#### The data

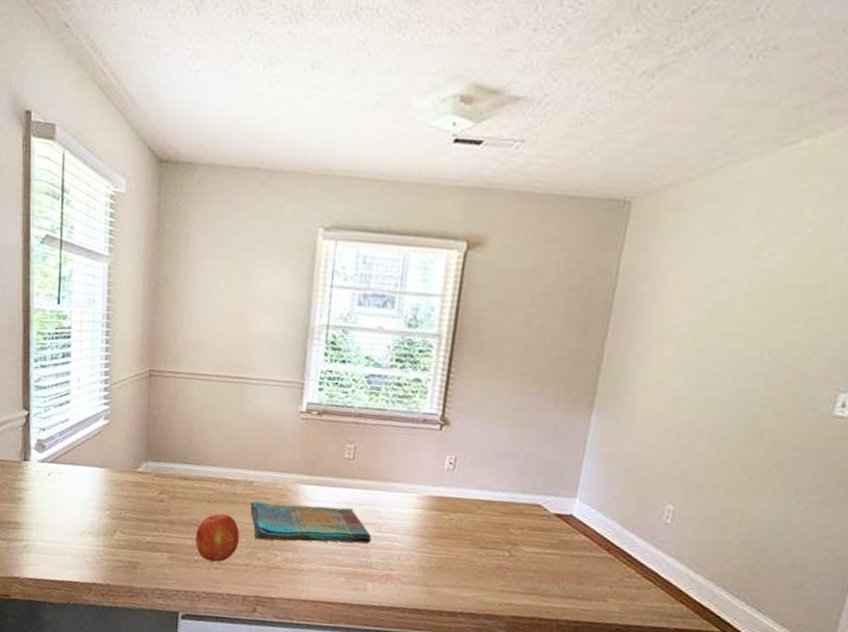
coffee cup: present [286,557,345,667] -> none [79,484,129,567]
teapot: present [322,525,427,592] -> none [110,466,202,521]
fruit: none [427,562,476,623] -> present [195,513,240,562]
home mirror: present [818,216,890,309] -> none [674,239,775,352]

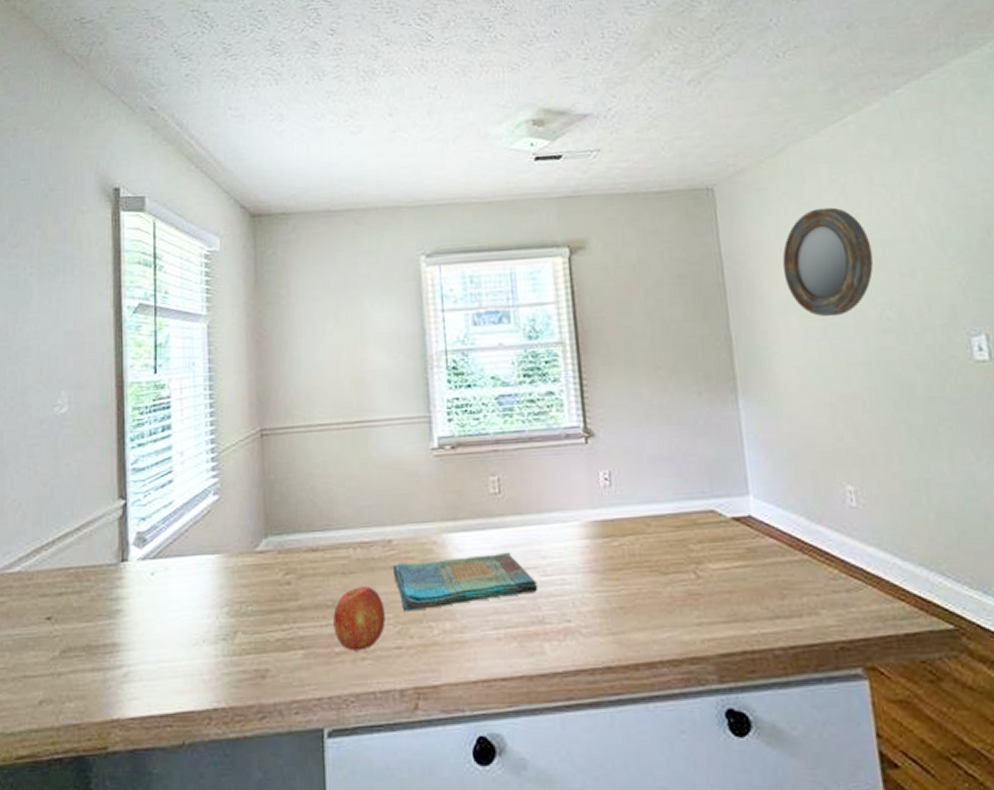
home mirror: none [674,239,775,352] -> present [782,207,874,317]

########

Exercise details:
What is needed is a verbatim copy of the entries, leaving out any pictures.

Exercise solution:
coffee cup: present [286,557,345,667] -> none [79,484,129,567]
teapot: present [322,525,427,592] -> none [110,466,202,521]
fruit: none [427,562,476,623] -> present [195,513,240,562]
home mirror: present [818,216,890,309] -> none [674,239,775,352]

home mirror: none [674,239,775,352] -> present [782,207,874,317]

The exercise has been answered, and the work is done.